Brief | Transcribe exactly the line with "right ankle: (536, 360, 6)" and each line that follows it in the listing, down to the last, omitting all pictures.
(Data to process begins)
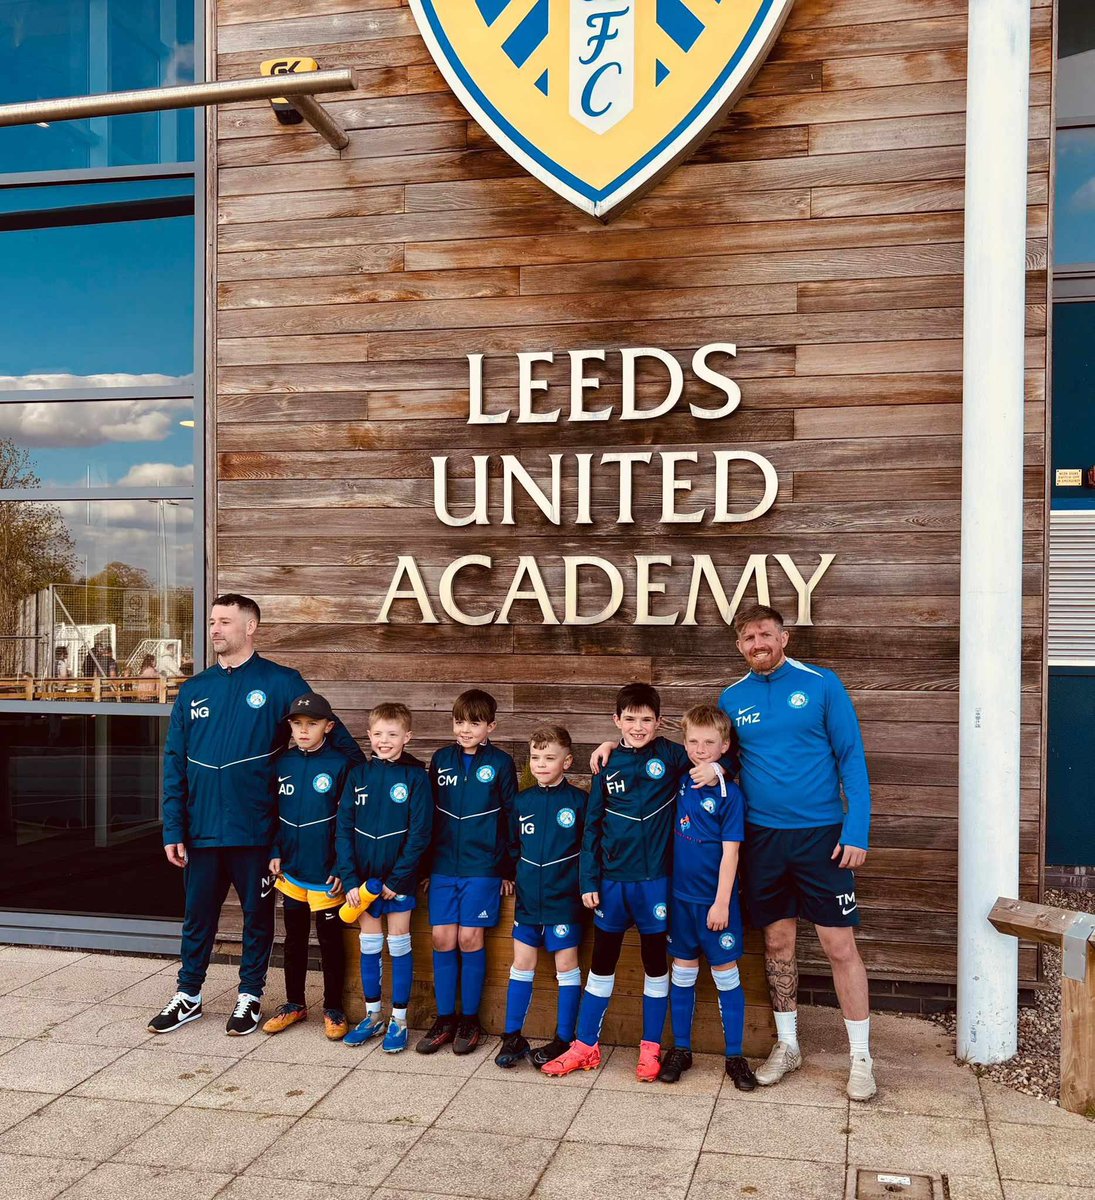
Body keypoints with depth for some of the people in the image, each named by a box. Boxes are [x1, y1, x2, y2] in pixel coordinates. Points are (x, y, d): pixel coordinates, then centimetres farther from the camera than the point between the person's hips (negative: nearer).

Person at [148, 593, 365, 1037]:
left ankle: (249, 996, 27)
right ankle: (188, 996, 31)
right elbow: (174, 763, 5)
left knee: (257, 916, 11)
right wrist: (173, 830, 0)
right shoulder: (193, 689, 6)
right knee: (197, 915, 15)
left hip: (254, 829, -3)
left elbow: (335, 734, -2)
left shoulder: (280, 682, -6)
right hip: (201, 829, 3)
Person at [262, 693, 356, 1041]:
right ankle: (294, 1003, 31)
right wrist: (274, 852, 0)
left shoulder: (339, 764, -10)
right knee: (294, 938, 17)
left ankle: (333, 1009, 20)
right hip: (291, 869, 4)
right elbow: (272, 811, 10)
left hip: (325, 872, -4)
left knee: (330, 940, 7)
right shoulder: (281, 763, 3)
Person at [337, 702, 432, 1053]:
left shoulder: (415, 776, -8)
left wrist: (396, 879, -14)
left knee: (399, 944, 5)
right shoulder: (358, 775, 2)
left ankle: (399, 1021, 15)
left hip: (398, 877, -3)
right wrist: (350, 880, -7)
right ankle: (372, 1016, 25)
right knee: (369, 945, 11)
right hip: (363, 877, 3)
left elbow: (420, 833, -11)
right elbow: (344, 829, 1)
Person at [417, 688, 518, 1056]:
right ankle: (444, 1020, 13)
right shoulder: (441, 760, 6)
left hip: (482, 867, -3)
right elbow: (429, 814, 11)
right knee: (442, 939, 2)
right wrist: (425, 865, 10)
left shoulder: (500, 763, -3)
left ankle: (470, 1020, 12)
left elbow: (512, 817, 0)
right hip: (443, 865, 3)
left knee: (470, 939, -2)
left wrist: (510, 869, -1)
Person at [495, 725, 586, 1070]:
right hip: (528, 898, 4)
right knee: (521, 964, 8)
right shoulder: (522, 800, 5)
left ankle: (564, 1039, 15)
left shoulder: (578, 801, -7)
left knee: (566, 965, 5)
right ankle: (512, 1037, 18)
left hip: (563, 899, -4)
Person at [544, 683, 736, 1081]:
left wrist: (717, 767, -19)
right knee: (602, 961, 11)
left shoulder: (671, 756, -4)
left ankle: (651, 1048, 23)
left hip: (654, 879, -2)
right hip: (612, 879, 2)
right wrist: (589, 881, 1)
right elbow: (592, 826, 4)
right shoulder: (608, 764, 2)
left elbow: (730, 757, 4)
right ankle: (586, 1047, 22)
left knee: (655, 960, 9)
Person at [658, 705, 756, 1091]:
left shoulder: (729, 794, -11)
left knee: (726, 973, 5)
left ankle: (734, 1056, 16)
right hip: (681, 895, 4)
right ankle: (680, 1049, 23)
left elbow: (730, 853, -12)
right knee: (683, 971, 12)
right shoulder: (679, 782, 2)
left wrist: (722, 903, -15)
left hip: (715, 899, -4)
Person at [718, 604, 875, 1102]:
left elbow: (852, 757, -5)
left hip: (821, 833, -3)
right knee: (777, 943, 12)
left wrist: (856, 831, -12)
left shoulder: (821, 685, -5)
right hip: (761, 836, 3)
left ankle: (861, 1058, 14)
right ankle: (786, 1045, 28)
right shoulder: (731, 699, 4)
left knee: (840, 946, 0)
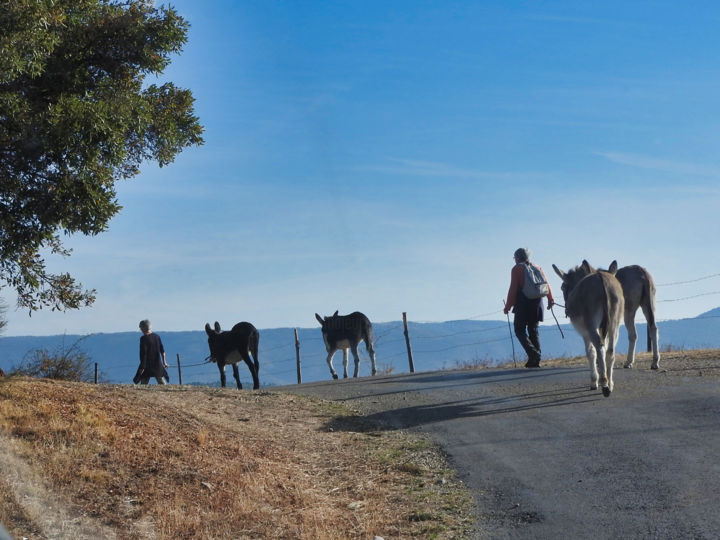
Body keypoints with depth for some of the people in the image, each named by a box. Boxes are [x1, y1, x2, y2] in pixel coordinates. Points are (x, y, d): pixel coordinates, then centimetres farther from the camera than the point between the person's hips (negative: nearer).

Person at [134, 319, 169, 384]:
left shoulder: (143, 338, -12)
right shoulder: (157, 336, 5)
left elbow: (143, 353, -15)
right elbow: (162, 350, 8)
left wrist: (142, 366, -13)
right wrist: (164, 362, 16)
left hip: (147, 365, -5)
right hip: (158, 365, 5)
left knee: (143, 385, 0)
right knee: (163, 383, 12)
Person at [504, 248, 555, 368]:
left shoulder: (516, 269, -1)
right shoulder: (537, 268, 14)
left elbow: (513, 289, -7)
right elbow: (546, 284, 8)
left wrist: (508, 306, -5)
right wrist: (550, 299, 11)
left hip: (523, 303, -5)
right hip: (537, 303, 5)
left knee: (519, 329, 1)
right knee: (533, 330, 12)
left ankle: (532, 353, -20)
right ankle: (536, 360, 6)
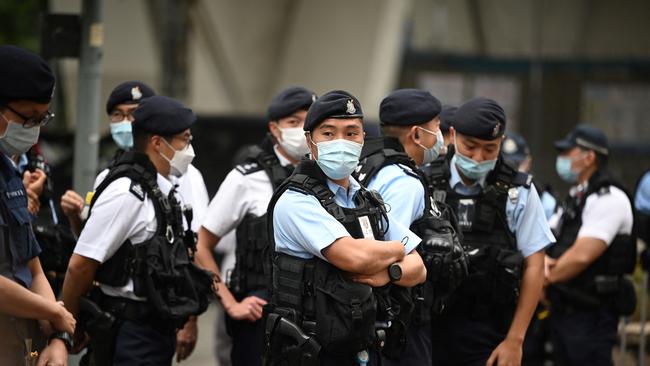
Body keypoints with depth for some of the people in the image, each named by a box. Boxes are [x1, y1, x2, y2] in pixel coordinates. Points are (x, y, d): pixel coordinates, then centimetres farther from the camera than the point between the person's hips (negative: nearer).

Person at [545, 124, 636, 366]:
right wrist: (544, 262, -7)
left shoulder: (608, 198, -14)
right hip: (563, 308, 9)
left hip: (591, 316, -9)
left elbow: (582, 255, -22)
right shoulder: (574, 197, 17)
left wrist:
(Data to process ends)
Solution |
right ankle: (536, 360, 6)
Body keypoints with depth for some of the people in the image, each named by a box. Boxes are [x1, y1, x2, y2] in pixel coordinates. Points are (x, y, d): pixel coordinates, then centimetres farther from the camera than the point between the person's hips (negative: nearer).

Person at [545, 124, 636, 366]:
right wrist: (544, 262, -7)
left shoulder: (608, 198, -14)
right hip: (563, 308, 9)
left hip: (591, 316, -9)
left elbow: (582, 255, -22)
right shoulder: (574, 197, 17)
left wrist:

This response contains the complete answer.